Em 2001, mais um empresário do ramo de transporte rodoviário ingressou no transporte aéreo. Era uma empresa nova (leia-se GOL), com aeronaves novas. Ele introduziu o conceito do baixo custo, baixa tarifa, novidade já existente no exterior. Com ela, mais um item de conforto foi subtraído dos passageiros. Nos primeiros momentos, praticando a política de baixo custo e baixo preço, assustou a concorrência.
Longas filas nos check-ins e salas de embarque abarrotadas minaram o prazer de voar.

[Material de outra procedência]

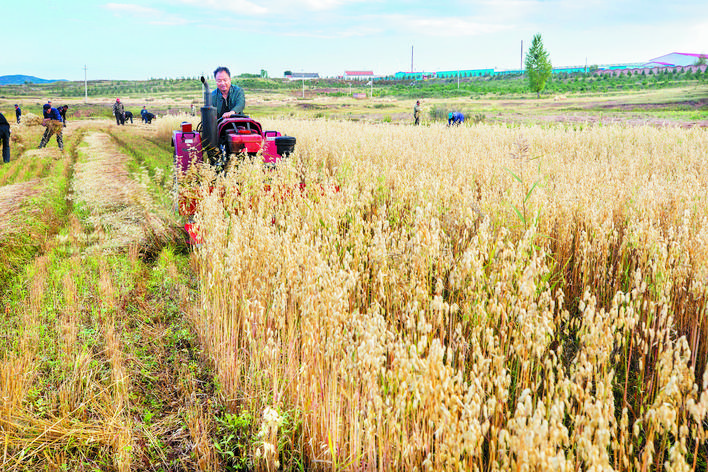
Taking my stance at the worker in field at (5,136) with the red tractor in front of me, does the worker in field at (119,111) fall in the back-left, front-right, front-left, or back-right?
back-left

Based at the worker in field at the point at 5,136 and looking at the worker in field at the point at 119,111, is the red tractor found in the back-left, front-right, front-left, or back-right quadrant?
back-right

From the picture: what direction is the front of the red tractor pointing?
toward the camera

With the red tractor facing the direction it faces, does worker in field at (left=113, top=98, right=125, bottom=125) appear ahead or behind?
behind

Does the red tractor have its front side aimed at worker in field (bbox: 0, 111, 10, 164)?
no
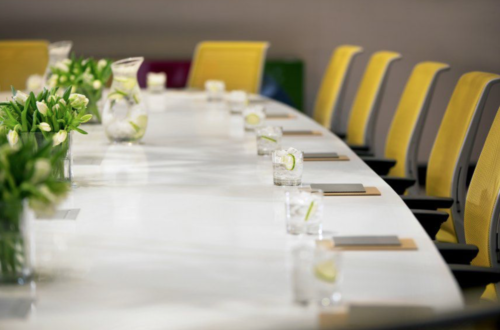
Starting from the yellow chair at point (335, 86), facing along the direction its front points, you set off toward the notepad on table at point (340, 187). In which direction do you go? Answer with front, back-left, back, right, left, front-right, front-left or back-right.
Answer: front-left

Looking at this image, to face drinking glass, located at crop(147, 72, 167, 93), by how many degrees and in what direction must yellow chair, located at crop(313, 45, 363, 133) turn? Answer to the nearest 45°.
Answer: approximately 45° to its right

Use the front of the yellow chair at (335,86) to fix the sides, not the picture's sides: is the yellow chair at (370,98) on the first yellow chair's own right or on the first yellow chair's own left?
on the first yellow chair's own left

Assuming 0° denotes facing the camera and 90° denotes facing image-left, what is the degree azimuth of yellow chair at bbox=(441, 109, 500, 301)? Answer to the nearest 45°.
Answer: approximately 90°

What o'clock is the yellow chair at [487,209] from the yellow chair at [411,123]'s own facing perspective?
the yellow chair at [487,209] is roughly at 10 o'clock from the yellow chair at [411,123].

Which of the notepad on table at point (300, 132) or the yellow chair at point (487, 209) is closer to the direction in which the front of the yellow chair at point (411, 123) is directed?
the notepad on table

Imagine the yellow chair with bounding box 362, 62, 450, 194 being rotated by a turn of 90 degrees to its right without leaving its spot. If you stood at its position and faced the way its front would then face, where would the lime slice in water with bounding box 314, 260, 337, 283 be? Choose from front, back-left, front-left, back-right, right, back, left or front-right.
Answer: back-left

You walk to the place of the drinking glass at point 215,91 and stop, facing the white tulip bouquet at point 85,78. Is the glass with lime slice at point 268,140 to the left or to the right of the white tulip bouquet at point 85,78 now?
left

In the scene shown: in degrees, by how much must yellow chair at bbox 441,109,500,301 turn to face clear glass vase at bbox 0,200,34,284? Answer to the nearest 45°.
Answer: approximately 45° to its left

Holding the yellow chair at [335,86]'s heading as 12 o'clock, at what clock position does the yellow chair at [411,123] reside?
the yellow chair at [411,123] is roughly at 10 o'clock from the yellow chair at [335,86].

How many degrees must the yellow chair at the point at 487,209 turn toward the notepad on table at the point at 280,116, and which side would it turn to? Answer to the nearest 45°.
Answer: approximately 45° to its right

A sua principal concorrente aboliu todas as práticas de cativar os usuários pela qualidade e se afastou de seu projeto original. Ainda bem que descobriu a tempo que aquele não era o seu jeito de voar. A TAM logo percebeu que a política trazida pela GOL já não era verdadeira.

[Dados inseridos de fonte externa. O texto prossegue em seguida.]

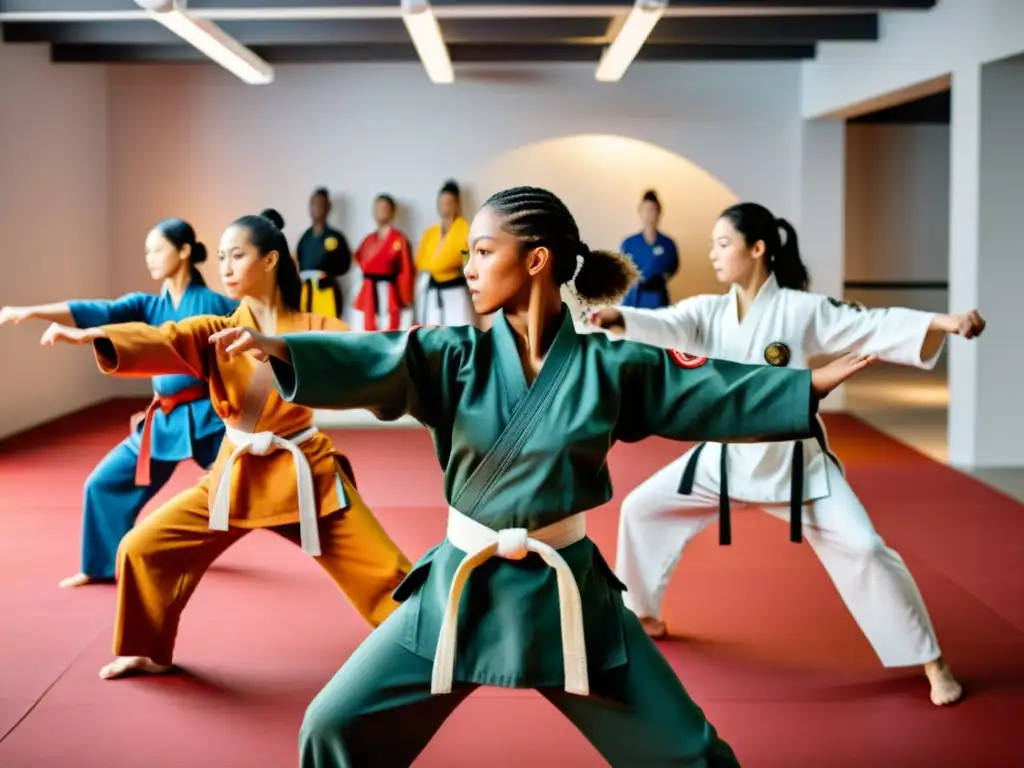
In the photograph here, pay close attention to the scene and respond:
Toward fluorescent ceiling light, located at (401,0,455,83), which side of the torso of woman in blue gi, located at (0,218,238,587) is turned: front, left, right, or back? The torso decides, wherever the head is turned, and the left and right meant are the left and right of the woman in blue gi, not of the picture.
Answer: back

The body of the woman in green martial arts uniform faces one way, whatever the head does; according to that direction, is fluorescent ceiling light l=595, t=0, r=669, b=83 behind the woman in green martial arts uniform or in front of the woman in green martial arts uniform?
behind

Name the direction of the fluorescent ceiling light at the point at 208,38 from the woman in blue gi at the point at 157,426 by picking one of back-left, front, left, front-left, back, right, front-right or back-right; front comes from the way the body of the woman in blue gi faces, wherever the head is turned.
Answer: back-right

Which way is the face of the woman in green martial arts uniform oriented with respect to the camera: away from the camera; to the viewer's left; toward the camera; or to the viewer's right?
to the viewer's left

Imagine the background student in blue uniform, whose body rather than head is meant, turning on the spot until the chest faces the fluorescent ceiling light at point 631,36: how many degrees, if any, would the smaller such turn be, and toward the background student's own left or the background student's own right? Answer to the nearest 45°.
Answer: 0° — they already face it

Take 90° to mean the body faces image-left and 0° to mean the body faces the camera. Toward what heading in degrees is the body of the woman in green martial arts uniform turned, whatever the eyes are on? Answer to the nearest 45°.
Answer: approximately 0°

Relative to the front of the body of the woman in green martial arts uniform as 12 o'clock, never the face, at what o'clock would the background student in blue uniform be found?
The background student in blue uniform is roughly at 6 o'clock from the woman in green martial arts uniform.

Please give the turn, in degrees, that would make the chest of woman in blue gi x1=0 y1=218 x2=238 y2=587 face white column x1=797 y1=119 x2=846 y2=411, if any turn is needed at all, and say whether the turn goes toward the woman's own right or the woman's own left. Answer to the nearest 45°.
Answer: approximately 180°

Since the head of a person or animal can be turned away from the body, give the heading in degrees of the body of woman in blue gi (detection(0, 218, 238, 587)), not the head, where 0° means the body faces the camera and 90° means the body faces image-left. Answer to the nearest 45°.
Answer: approximately 45°
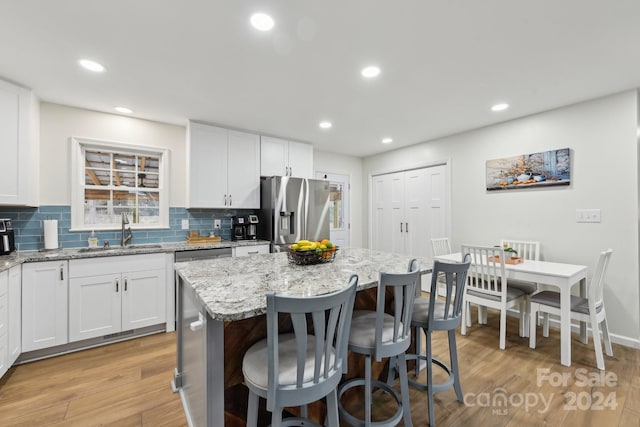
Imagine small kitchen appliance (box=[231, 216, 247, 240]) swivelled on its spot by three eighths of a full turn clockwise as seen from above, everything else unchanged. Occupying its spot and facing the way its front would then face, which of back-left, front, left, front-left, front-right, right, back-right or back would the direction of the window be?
front-left

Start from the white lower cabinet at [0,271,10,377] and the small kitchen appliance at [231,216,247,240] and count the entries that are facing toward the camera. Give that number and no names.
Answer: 1

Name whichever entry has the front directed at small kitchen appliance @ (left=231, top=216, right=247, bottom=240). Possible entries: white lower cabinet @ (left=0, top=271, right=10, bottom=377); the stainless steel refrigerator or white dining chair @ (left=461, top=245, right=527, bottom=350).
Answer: the white lower cabinet

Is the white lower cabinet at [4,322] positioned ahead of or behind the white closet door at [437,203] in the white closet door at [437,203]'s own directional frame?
ahead

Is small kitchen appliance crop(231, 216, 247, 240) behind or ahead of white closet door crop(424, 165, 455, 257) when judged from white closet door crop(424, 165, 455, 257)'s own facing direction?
ahead

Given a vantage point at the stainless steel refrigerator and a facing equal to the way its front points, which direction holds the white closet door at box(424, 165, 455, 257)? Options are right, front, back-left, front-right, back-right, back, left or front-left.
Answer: front-left

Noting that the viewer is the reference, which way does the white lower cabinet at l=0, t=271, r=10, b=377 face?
facing to the right of the viewer

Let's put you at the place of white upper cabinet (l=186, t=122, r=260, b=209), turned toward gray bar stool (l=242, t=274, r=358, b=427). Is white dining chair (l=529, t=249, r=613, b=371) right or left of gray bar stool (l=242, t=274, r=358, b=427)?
left

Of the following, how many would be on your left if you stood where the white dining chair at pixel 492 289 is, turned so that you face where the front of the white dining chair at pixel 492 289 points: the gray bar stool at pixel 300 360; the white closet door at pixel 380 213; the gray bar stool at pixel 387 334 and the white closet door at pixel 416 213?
2

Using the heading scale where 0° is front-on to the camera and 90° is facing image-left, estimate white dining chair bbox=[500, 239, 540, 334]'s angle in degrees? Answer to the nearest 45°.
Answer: approximately 45°
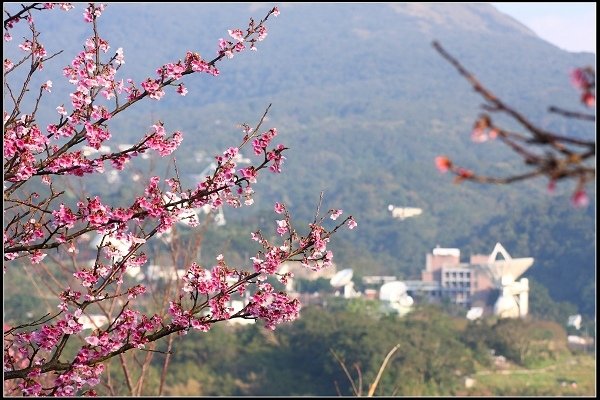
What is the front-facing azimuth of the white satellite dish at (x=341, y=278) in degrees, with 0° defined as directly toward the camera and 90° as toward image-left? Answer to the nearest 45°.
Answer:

Na esteira da GOL vieram outras empresas, cada uma trazendo suas inovações. A Webjet que sofreu com a concorrência das duas maiores transportadoras em sua última volta ao mercado, radicalizou. Pratica uma política de preços que flutua amplamente ao sabor da demanda. Os preços variam numa gama tão ampla que é até difícil entender a sua política. Para atender essa variada política de preços, resolveu inovar. O serviço seria pago. Um negócio sem nexo em nosso mercado de transporte aéreo.

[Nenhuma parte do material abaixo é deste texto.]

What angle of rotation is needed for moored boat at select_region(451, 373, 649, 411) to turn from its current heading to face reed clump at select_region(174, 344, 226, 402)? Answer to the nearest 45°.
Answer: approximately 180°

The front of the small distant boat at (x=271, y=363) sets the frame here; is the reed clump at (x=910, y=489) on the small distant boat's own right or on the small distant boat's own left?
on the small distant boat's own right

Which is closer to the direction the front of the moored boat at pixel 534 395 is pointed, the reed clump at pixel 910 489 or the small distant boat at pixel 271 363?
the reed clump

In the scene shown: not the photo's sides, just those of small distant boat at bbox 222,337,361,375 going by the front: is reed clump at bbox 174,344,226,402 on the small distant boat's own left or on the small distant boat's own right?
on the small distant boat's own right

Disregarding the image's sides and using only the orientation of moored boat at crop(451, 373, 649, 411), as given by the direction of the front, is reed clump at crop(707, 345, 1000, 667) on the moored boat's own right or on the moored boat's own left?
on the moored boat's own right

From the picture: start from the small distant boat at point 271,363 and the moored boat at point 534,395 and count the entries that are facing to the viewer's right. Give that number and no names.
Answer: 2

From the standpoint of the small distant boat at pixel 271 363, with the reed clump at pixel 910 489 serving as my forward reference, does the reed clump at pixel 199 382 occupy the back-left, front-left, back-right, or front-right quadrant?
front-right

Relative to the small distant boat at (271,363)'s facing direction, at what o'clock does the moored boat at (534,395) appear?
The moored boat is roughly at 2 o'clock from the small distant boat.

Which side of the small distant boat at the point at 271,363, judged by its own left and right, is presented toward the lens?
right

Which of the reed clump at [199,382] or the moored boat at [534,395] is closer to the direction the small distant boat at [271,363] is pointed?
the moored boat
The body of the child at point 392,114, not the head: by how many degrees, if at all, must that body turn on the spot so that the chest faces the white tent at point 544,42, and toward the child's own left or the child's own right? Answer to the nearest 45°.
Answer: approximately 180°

Outras inovações que quase todas as empresas adotaram foram as categorias de bilhetes de passagem. Nos seus sites existem cerca de seis opções de preço, mas em nenhuma coluna de preços encontramos quantos assentos estão disponibilizados por categoria. Parece que o número de assentos ofertados varia com a demanda. Se estiver aquecida, o numero de assentos com preços mais vantajosos diminui, e assim funciona a bolsa de vendas das empresas aéreas.
Voltando à redução da separação dos assentos, introduzida pela Vasp, as empresas exploraram a flexibilidade dos manuais de voo das aeronaves. A Webjet usa um pitch acima do menor oferecido no mercado. Um indivíduo de estatura média de 1,80 metro não viaja confortavelmente em seus velhos aviões.
Há empresa que, maliciosamente, para burlar a tentativa da Agência Nacional de Aviação Civil (Anac) na busca pelo melhor conforto embarcado, varia o pitch de suas aeronaves. Voando na Gol, poderá ser possível viajar com conforto num pitch próximo de 79 centímetros ou sofrer numa aeronave com pitch reduzido. Para poder melhor implantar a sua determinação de permitir ao pretenso comprador conhecer o nível de conforto que lhe será oferecido a bordo, no momento da compra de seu bilhete aéreo, a Anac poderia exigir que cada empresa utilizasse um pitch único em todas as suas aeronaves.
Ainda sobre o pitch, para compensar a guerra de preço que impera no mercado, houve empresa que resolveu cobrar adicional no preço da passagem pela ocupação dos assentos da primeira fileira e das fileiras que dão acesso às saídas de emergência. Parece que uma reclamação de cliente motivou a penalização de uma empresa que tentou inovar nessa modalidade.
Houve época em que as aeronaves do segmento doméstico tinham duas classes. Os primeiros assentos tinham uma separação maior e os demais eram adequados. Essa prática ainda está em vigor nas aeronaves da empresa Azul, se bem que a separação dos seus demais assentos de 79 centímetros é bastante confortável.
Nos dias atuais, a substituição da conquista de passageiros pela qualidade de seus serviços por uma guerra de preços caiu no gosto de novos viajantes. Longas filas nos check-ins, salas de embarque abarrotadas, atrasos e cancelamentos e uma falta de conforto a bordo minaram o prazer de voar. Virou coisa do passado.
Serviço de bordo de alguns anos atrás em nada lembra o que é servido hoje em aeronaves de empresas de 'baixo custo'.